I also turned to the king of financial advice himself, Dave Ramsey. Love him or hate him, he’s extremely knowledgeable on how to approach personal finance, especially when the chips are down and you’re not generating income.
Prioritize your “four walls,” or basic necessities, and focus on those priorities alone.
Specifically, his four walls principle is what I initially utilized when I sat down to generate an unemployment-based budget. The concept is extremely simple: prioritize your “four walls,” or basic necessities, and focus on those priorities alone.
This means everything like trips, movies, or the fun stuff takes a back seat to what you need to survive. It also means, as Ramsey advises, paying the bare minimum if you have loans or credit card debt.
And while you’re job hunting, consider a part-time gig or side hustle.

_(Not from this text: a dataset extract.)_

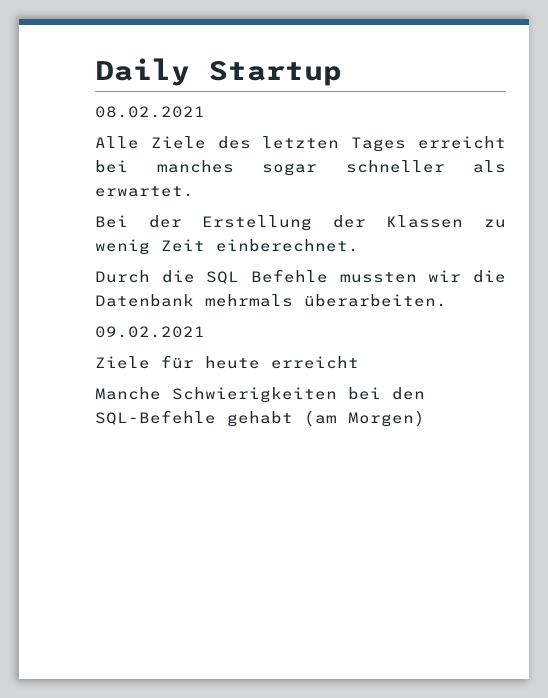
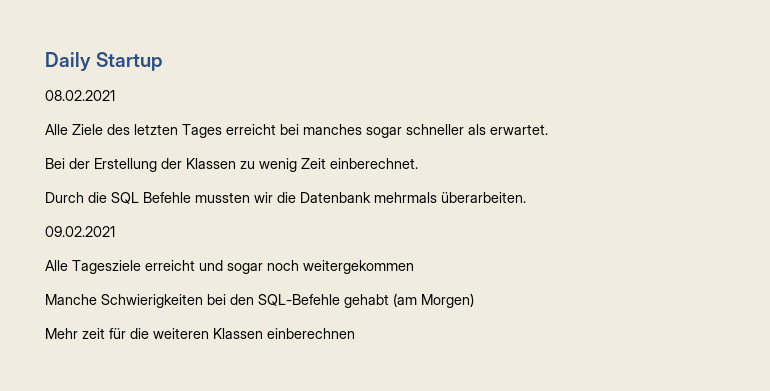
[95,355,359,369] Ziele für heute erreicht -> [45,260,414,274] Alle Tagesziele erreicht und sogar noch weitergekommen
(425, 418) none -> [45,328,355,339] // Mehr zeit für die weiteren Klassen einberechnen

Any income, no matter how small, is better than none at all.
This helps create a basic, barebones budget that’s easy to follow, and one you can individualize according to you or your family’s needs.
Consider a part-time gig; any income, no matter how small, is better than none at all.
Here’s an example: As a 23-year-old woman with no dependents living in a shared space, my four walls which I budget for are my transportation, rent, utilities, and food expenses. Everything else unrelated to those categories (including the shoes, sadly) has to go.
Act on What the Experts Tell You
Something I’ve noticed over the course of this journey is that talking about finances feels uncomfortable. I’ve also noticed, through binging tons of Ramsey’s videos and listening to his show, that people who commonly ask for financial advice are usually, for whatever reason, hesitant to take it. I can strongly identify with both of those.
But both of these characteristics are counterintuitive to the entire practice of taking control of your finances.
Money doesn’t have to be an awkward topic; in fact, it shouldn’t be. Avoiding conversations altogether, or rarely checking your bank account gives the topic more power and influence than it actually has. Money isn’t some mystical element that we should be scared of. Whether we’re living comfortably or barely scraping by, transparency about money can help us accurately confront where we are and consciously work towards our goals.
People who ask for financial advice are usually, for whatever reason, hesitant to take it.
We’ve also never been more privileged than we are now, in an internet age of personal finance apps and programs geared towards achieving financial freedom.
(As a visual person, I really like Mint by Intuit which helps me visualize my monthly budget, accounts, and goals.)
Speaking from experience, it can be difficult to break our toxic habits, and maybe we’re asking for help but not really listening. If unemployment has taught me anything at all, it’s to listen up to what I’m being told.
If there’s also a piece of advice I can give, it’s this: Don’t wait for a rainy day to buy an umbrella.
I shouldn’t have waited until I was laid off to have an honest look at my finances, and neither should you. There’s nothing stopping you from creating new goals, new budgets, and/or doing things differently, depending on what works best.
Being laid off was one of the most debilitating and demoralizing things I’ve ever experienced. If you’ve been there, you know. But if there’s a silver lining, it’s that I’ve been basically forced to take control of my financial freedom. It takes the bad times to make you appreciate the good, and when new employment opportunities come around, I’ll be better equipped for success.